We live with fragmented sensibilities. Moment to moment our stream of consciousness is so constantly modified by whatever waves of experience come over it from the outside. We sustain the illusion of a continuing coherent sensibility. We are in a modulated flux between the input of the outside and which of our senses we are using to assign meaning to that input, and under those circumstances the idea of having a coherent story, that need to embrace that illusion, is just one of the arbitrary ways we kid ourselves that things make sense.

Pragmatism is at the basis of the work, Matthams continues, I honestly don’t know if I am considering this right now because David Milch is an admirer of the American philosopher and psychologist William James or because this summer Pixar’s “Inside Out” affected me more than anything else.
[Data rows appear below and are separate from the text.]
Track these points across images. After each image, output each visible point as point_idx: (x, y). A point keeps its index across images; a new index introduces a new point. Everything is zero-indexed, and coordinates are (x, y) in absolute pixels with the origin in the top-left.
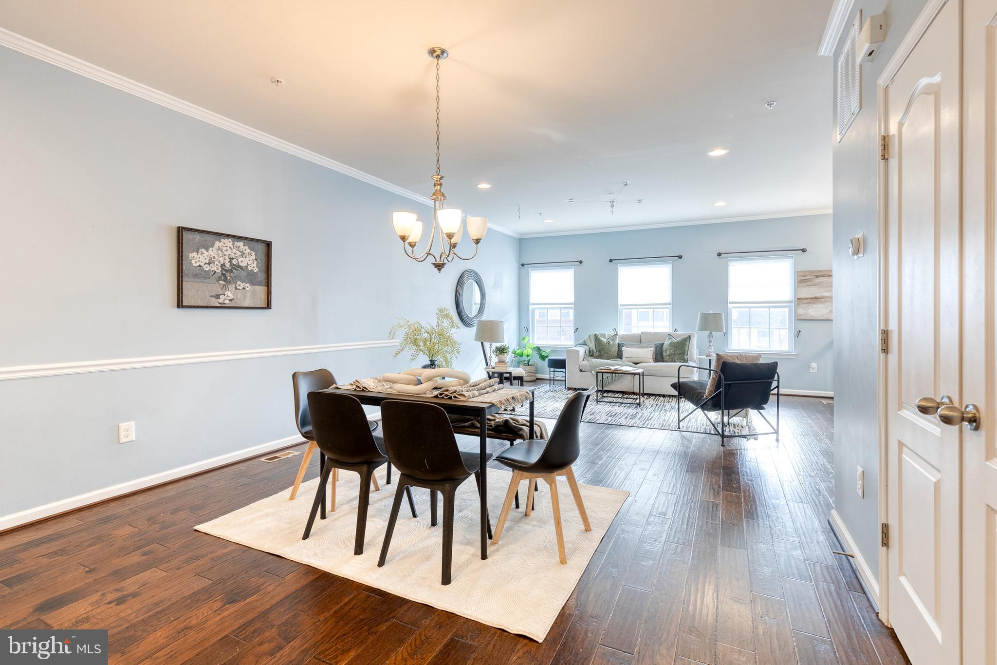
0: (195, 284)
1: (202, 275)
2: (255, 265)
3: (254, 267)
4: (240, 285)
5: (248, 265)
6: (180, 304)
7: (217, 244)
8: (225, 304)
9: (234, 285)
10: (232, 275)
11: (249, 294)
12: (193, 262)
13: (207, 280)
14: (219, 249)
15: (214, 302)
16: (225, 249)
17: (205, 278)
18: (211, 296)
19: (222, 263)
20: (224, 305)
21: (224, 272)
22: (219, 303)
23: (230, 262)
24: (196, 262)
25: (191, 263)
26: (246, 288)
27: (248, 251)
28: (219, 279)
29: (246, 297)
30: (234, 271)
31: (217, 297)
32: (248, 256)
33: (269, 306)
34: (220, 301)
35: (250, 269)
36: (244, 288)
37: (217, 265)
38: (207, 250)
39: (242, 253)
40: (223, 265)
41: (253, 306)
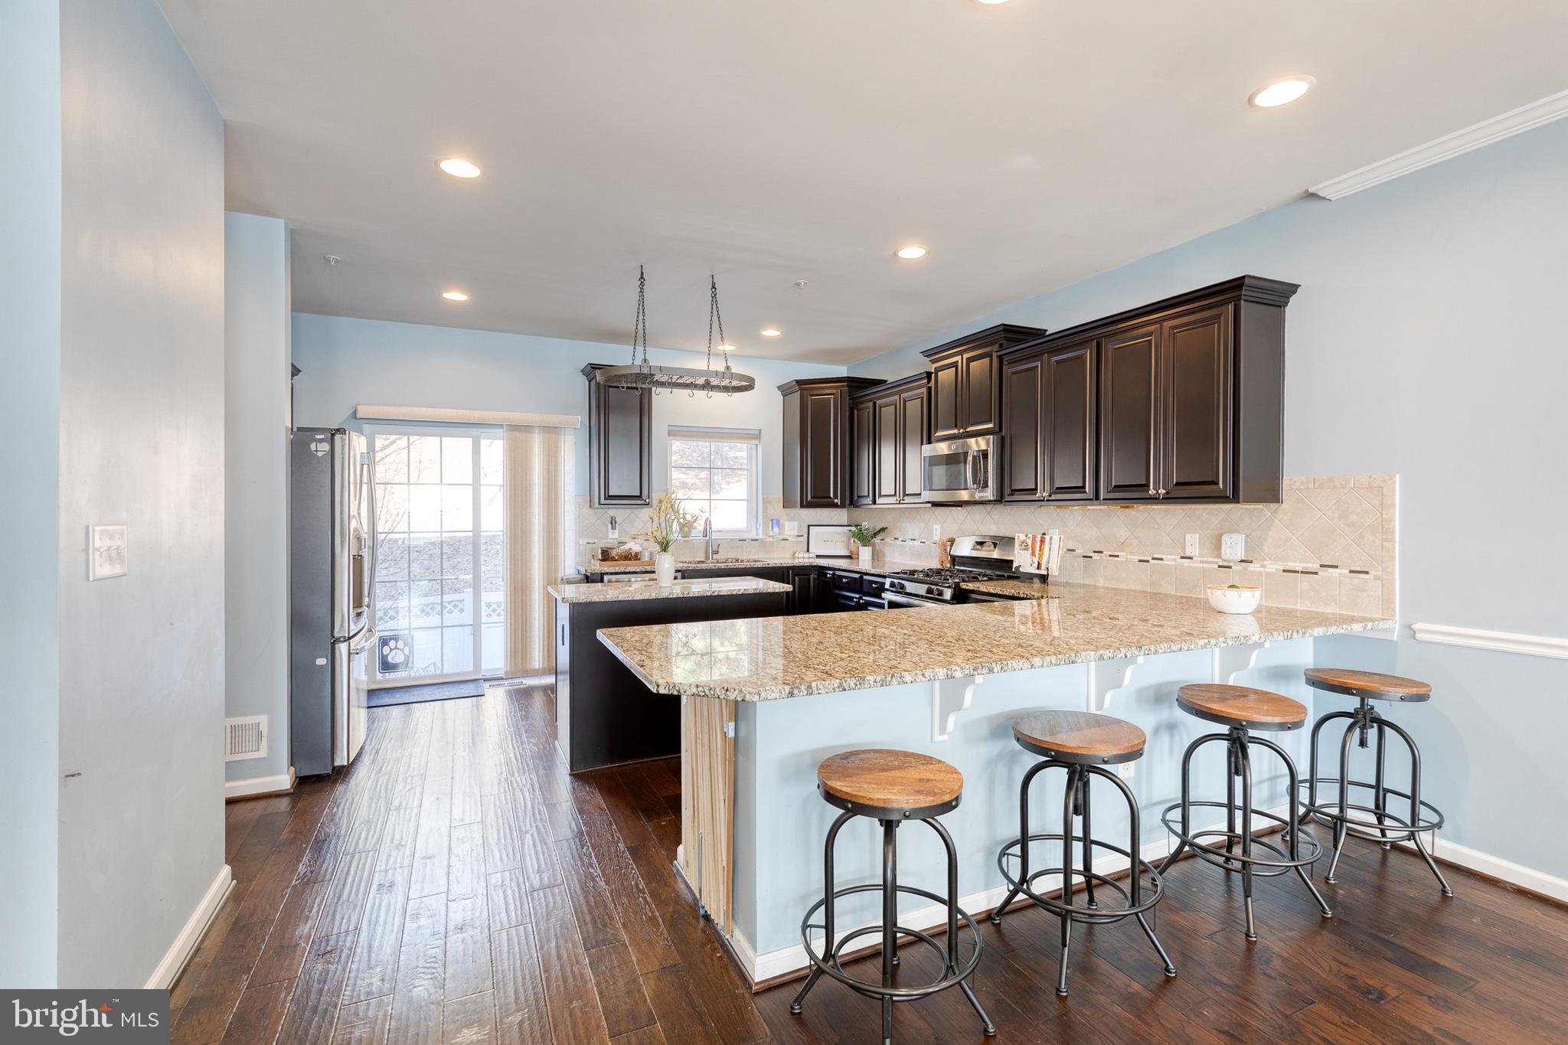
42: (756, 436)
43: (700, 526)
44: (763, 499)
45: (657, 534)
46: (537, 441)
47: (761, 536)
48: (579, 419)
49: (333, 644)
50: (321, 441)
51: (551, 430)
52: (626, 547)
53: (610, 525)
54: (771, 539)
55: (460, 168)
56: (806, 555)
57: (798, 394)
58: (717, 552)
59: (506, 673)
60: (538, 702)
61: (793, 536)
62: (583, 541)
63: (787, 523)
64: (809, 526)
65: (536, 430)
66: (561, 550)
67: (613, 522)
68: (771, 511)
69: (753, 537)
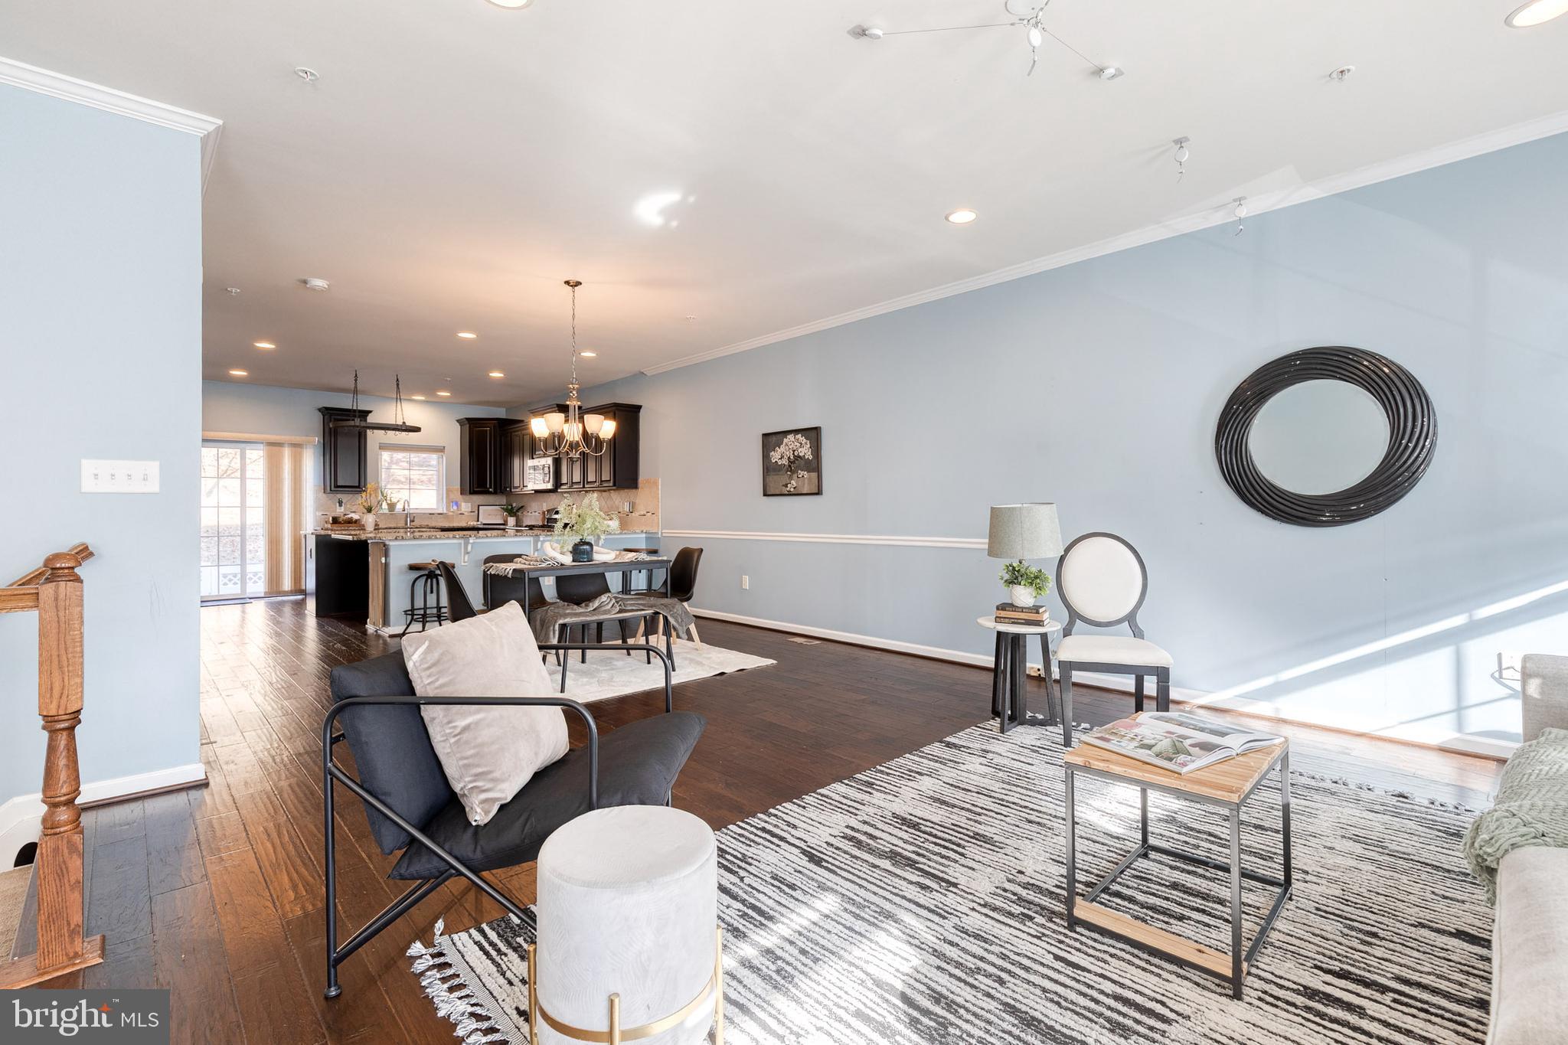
0: (774, 476)
1: (778, 468)
2: (810, 453)
3: (808, 455)
4: (800, 474)
5: (804, 453)
6: (765, 495)
7: (785, 440)
8: (790, 491)
9: (796, 474)
10: (795, 465)
11: (806, 480)
13: (780, 473)
14: (786, 445)
15: (784, 490)
16: (790, 443)
17: (779, 471)
18: (782, 486)
19: (788, 455)
20: (790, 493)
21: (790, 464)
22: (788, 492)
23: (793, 454)
24: (774, 459)
25: (771, 460)
27: (804, 440)
28: (787, 470)
29: (804, 484)
30: (796, 462)
31: (786, 486)
32: (804, 446)
33: (819, 493)
34: (788, 489)
35: (806, 457)
36: (803, 476)
37: (785, 458)
38: (779, 448)
39: (801, 444)
40: (789, 458)
41: (809, 492)
42: (440, 450)
43: (399, 507)
44: (447, 489)
45: (365, 504)
46: (287, 452)
47: (445, 512)
48: (317, 439)
51: (297, 446)
52: (349, 516)
53: (338, 504)
54: (452, 514)
55: (265, 345)
56: (475, 523)
57: (468, 426)
58: (413, 521)
59: (265, 593)
60: (288, 610)
61: (468, 512)
62: (319, 514)
63: (463, 504)
64: (479, 506)
65: (286, 445)
66: (303, 519)
67: (340, 503)
68: (452, 496)
69: (439, 512)
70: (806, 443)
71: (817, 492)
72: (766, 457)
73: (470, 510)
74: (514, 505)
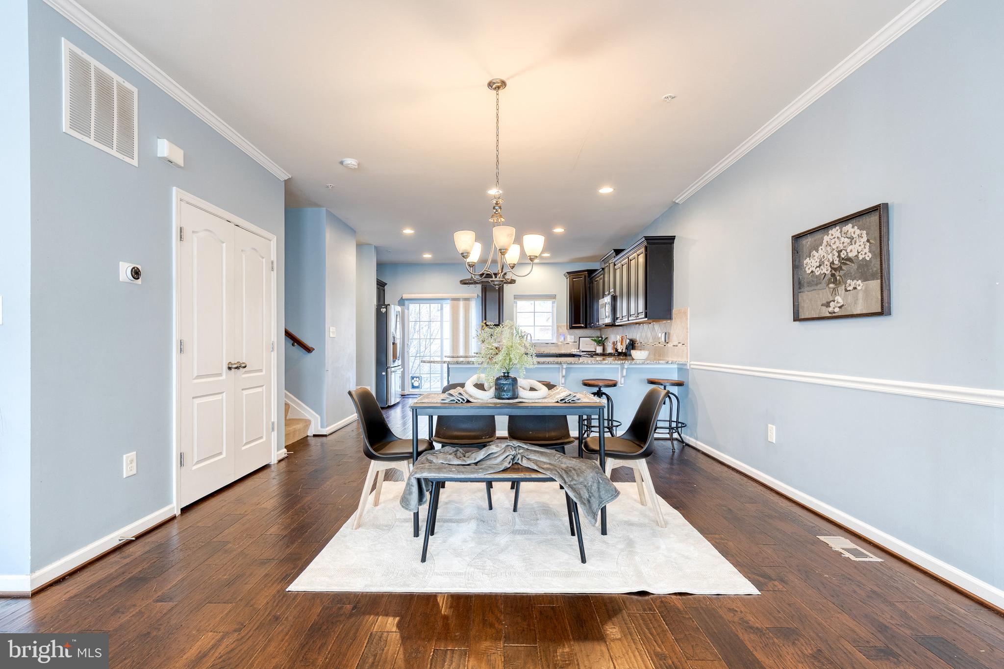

The movie illustrated the abstract thought section of the brain as a potentially hazardous zone, a place where the characters lose sight of who they are and how they function in day-to-day life. They start interacting with each other and the world not through emotional truths but through ideas and concepts that then become so abstracted it’s impossible for them to function in reality.

Chason Matthams (b. 1981, Miami, FL) currently lives and works in New York, NY. He holds an MFA and a BFA from New York University. Matthams has previously exhibited at Tyler Wood Gallery, San Francisco, CA; 80WSE Gallery, New York, NY; Interstate Projects, Brooklyn, NY; Launch F18, New York, NY; and at Frédéric de Goldschmidt, Brussels, Belgium.